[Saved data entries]

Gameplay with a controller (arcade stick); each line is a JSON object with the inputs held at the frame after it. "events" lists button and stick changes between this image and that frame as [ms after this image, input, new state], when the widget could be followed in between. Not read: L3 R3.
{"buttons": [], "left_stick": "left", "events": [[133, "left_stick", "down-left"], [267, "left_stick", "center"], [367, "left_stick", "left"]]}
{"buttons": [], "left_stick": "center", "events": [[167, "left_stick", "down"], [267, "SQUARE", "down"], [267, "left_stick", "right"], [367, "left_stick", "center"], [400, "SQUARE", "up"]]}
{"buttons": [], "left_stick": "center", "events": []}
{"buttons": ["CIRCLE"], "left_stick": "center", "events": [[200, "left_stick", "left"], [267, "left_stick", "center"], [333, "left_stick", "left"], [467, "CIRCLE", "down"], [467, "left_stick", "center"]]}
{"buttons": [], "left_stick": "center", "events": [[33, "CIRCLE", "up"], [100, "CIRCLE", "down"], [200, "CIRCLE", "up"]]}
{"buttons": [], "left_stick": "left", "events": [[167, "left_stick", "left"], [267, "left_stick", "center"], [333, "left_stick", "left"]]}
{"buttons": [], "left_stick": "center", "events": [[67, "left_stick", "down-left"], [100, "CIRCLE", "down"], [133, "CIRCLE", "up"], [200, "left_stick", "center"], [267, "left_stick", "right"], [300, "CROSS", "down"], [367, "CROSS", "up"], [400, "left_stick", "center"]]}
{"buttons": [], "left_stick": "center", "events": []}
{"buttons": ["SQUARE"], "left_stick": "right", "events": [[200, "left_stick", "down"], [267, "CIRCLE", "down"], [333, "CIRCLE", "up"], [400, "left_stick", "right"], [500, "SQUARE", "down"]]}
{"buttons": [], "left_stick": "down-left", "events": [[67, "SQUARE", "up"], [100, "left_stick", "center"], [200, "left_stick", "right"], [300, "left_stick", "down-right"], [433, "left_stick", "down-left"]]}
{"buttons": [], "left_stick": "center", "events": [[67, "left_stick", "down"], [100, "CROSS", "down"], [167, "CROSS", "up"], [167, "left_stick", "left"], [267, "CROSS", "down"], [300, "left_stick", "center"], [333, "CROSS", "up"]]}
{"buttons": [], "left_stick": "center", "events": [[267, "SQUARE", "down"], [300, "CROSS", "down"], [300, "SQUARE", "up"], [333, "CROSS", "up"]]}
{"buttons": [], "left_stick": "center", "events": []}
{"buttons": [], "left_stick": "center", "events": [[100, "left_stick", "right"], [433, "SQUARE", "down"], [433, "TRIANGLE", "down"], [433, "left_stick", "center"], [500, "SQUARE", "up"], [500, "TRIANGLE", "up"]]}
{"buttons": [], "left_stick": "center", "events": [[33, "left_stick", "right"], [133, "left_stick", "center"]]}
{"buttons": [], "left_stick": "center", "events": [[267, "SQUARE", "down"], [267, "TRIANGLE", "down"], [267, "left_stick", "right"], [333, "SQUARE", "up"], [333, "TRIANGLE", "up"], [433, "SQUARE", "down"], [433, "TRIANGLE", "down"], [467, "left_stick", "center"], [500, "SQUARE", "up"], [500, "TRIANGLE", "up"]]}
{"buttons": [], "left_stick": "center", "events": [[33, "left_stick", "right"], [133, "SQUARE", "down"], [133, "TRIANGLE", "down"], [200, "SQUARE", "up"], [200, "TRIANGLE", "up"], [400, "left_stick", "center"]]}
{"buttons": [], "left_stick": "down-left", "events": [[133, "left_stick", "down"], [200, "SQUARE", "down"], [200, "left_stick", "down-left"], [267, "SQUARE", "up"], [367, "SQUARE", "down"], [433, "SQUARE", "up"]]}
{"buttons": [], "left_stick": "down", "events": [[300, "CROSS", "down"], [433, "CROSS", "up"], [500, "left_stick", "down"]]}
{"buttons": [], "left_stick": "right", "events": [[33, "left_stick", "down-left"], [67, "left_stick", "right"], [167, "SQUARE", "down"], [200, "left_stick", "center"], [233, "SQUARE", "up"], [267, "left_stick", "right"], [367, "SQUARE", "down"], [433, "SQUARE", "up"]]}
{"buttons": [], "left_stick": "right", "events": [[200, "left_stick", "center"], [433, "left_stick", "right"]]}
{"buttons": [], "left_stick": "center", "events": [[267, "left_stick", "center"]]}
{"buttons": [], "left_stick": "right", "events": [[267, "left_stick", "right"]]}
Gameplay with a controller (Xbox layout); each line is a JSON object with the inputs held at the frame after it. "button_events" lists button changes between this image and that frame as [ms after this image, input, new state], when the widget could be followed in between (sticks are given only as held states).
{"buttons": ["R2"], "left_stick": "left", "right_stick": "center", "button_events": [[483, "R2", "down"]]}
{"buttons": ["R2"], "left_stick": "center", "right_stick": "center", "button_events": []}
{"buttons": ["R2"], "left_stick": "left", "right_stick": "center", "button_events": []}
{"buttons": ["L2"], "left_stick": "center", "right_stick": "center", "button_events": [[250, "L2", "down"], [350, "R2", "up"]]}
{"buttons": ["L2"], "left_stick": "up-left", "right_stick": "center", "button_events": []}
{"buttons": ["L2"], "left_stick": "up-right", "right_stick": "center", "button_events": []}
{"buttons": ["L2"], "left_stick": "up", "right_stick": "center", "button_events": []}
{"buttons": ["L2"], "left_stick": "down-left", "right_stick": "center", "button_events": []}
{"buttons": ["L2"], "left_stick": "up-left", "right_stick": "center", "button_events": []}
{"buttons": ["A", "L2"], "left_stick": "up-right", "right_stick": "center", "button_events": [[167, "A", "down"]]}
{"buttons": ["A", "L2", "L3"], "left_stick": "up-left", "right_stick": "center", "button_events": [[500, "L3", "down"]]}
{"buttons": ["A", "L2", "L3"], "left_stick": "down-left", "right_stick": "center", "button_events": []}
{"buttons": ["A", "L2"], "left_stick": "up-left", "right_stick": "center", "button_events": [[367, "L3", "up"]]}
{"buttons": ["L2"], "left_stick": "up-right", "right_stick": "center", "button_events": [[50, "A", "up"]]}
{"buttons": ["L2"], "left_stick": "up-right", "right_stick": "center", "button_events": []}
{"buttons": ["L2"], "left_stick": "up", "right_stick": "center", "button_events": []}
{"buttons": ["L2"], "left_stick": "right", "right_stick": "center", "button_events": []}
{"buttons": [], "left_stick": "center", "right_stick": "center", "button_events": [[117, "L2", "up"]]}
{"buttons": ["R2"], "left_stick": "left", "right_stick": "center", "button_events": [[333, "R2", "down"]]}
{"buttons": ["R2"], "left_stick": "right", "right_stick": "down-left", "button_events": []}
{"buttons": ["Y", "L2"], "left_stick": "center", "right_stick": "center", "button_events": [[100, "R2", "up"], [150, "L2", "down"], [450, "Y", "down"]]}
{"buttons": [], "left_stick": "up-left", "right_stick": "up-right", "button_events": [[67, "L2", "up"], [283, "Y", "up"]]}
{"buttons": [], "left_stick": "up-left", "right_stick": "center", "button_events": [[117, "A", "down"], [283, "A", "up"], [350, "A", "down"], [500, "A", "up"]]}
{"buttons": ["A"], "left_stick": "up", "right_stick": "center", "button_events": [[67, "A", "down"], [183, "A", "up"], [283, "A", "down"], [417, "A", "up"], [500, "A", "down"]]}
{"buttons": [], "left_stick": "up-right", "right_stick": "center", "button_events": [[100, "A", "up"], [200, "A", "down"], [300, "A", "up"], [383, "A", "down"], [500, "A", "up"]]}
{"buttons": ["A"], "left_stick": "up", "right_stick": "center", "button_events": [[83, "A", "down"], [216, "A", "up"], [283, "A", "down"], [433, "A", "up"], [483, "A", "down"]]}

• [TASK INSTRUCTIONS]: Looking through the records, copy out every line in which the word "object" is found.

• [EXERCISE OUTPUT]:
Gameplay with a controller (arcade stick); each line is a JSON object with the inputs held at the frame after it. "events" lists button and stick changes between this image and that frame as [ms after this image, input, new state], when the widget could be followed in between. Not read: L3 R3.
Gameplay with a controller (Xbox layout); each line is a JSON object with the inputs held at the frame after it. "button_events" lists button changes between this image and that frame as [ms after this image, input, new state], when the widget could be followed in between (sticks are given only as held states).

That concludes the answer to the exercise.